Andere sahen achselzuckend weg. Die wenigsten aber zeigten den Mut und die Zivilcourage, die Wilhelm Krützfeld bewies.
Mit seinen Kollegen vom Polizeirevier am Hackeschen Markt stellte er sich den Brandstiftern der SA entgegen und ordnete gegen den geltenden Befehl Löscharbeiten an. Dass die Neue Synagoge Berlin nicht völlig niedergebrannt ist, verdanken wir vor allen Dingen ihm.
Die Novemberpogrome von 1938 zeigten der ganzen Welt, wie weit verbreitet das Gift des Antisemitismus bereits war, in der deutschen Gesellschaft.

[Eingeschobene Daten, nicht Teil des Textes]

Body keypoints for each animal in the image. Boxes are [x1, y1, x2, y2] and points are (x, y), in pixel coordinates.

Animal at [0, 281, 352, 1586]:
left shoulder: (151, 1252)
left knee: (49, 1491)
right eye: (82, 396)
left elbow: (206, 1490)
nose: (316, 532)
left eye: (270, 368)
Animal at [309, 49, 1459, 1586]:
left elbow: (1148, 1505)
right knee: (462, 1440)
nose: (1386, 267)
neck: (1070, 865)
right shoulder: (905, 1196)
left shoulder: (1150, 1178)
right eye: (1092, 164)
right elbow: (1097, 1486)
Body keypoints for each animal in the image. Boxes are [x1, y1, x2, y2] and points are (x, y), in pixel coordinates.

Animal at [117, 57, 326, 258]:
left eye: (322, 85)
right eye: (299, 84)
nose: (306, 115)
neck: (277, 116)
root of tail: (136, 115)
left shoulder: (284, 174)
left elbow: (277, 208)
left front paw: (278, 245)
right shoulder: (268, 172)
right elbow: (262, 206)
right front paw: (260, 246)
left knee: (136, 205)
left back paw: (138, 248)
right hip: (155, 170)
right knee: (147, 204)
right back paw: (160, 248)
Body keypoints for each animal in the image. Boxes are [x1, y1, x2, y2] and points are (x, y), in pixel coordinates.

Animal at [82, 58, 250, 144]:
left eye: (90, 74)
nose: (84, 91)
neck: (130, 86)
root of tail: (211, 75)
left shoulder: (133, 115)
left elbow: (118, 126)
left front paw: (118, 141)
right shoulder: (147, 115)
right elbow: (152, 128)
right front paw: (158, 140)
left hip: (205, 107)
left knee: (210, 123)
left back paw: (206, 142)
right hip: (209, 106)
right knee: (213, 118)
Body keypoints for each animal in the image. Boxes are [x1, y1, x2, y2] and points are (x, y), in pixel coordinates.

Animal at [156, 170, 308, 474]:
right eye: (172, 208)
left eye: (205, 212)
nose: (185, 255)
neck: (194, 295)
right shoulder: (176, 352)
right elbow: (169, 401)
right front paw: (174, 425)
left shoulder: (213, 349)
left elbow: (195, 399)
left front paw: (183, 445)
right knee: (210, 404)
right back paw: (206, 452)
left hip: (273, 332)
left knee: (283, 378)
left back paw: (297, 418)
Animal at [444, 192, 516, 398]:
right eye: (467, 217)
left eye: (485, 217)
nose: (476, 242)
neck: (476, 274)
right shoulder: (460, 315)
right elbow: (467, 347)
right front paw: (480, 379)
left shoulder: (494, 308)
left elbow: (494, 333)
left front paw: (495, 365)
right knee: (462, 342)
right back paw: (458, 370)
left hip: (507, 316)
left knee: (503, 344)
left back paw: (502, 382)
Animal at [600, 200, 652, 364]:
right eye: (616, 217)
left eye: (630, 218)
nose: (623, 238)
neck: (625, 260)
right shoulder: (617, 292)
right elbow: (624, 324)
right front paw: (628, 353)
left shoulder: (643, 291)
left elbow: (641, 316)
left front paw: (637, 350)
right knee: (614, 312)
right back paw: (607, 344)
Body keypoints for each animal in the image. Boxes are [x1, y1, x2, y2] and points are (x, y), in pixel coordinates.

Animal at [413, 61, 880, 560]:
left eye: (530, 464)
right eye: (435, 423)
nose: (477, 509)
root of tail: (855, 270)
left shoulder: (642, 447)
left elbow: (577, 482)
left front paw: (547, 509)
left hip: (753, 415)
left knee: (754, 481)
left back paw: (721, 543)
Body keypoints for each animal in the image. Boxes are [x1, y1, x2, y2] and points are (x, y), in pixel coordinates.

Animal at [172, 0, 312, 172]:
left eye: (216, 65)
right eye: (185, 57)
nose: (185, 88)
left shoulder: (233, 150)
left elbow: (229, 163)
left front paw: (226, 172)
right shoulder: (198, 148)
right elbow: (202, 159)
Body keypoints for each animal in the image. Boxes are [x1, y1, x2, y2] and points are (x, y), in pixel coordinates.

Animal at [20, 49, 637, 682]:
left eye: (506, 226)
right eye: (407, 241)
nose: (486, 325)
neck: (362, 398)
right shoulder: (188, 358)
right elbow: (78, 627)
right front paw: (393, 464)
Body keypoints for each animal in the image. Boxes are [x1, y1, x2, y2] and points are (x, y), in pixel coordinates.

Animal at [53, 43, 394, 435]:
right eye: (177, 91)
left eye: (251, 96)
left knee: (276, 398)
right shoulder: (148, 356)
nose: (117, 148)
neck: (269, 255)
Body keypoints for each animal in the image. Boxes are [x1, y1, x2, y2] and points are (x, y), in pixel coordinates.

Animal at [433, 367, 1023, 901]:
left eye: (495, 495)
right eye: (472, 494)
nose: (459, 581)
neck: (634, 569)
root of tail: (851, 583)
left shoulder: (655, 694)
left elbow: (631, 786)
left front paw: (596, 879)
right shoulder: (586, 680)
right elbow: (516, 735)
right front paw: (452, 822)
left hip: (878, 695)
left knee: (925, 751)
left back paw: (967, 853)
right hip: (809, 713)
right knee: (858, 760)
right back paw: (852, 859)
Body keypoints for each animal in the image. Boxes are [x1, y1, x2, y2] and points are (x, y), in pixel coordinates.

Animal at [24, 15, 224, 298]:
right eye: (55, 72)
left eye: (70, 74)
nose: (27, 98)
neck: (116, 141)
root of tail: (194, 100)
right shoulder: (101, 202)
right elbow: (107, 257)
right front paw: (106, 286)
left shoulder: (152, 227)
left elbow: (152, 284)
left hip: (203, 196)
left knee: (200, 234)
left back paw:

Sie markieren eine Wende hin zum Massenmord an den Jüdinnen und Juden Europas, dem größten Menschheitsverbrechen aller Zeiten.
Deshalb darf niemand mit den Achseln zucken, wenn wir auch heute fast täglich antisemitische Hetze und Gewalt erleben – im Netz, aber auch auf unseren Straßen.
- Erst vor wenigen Wochen wurde ein jüdischer Mitbürger auf dem Weg in die Synagoge fast totgeschlagen.
- Und viele der Verschwörungsmythen rund um die Corona-Krise machen deutlich: Antisemitismus ist auch heute kein Phänomen allein der rechtsextremistischen Ränder. Er erreicht die Mitte unserer Gesellschaft.
Erinnerung darf daher nicht in historischer Rückschau erstarren. Erinnern bedeutet, aus dem Gestern die richtigen Schlüsse für heute und morgen zu ziehen.
Das Zentrum für Verfolgte Künste Solingen und die anderen Partner dieser Ausstellung haben dafür sieben sehr passende Orte ausgewählt.
- Orte wie das MiQua in Köln, das für 1700 Jahre jüdischen Lebens in Deutschland steht, die wir nächstes Jahr gemeinsam feiern.
- Orte, die Licht auf das dunkelste Kapitel unserer Geschichte werfen.
- Und Orte wie die Synagoge in Halle an der Saale, die uns in die Verantwortung nehmen, jüdisches Leben auch im Hier und Jetzt zu bewahren und zu schützen.
Ich freue mich sehr, dass die Vereinten Nationen diese Bildungs- und Erinnerungsarbeit unterstützen.
Die Zusammenarbeit im Kampf gegen Antisemitismus und gegen die Leugnung und Verfälschung des Holocaust wollen wir auch im Rahmen unseres Vorsitzes der Internationalen Allianz zum Holocaust-Gedenken weiter stärken.
Weil wir wissen, wohin Hass und Hetze führen können. Und wohin es führt, wenn zu viele Menschen achselzuckend wegsehen.
Das Beispiel des Berliner Polizisten Wilhelm Krützfeld zeigt: Es liegt an uns allen, Vielfalt und Demokratie zu verteidigen.
Das gilt für Polizistinnen und Polizisten als Staatsdiener in Uniform.
Und für jede und jeden einzelnen von uns.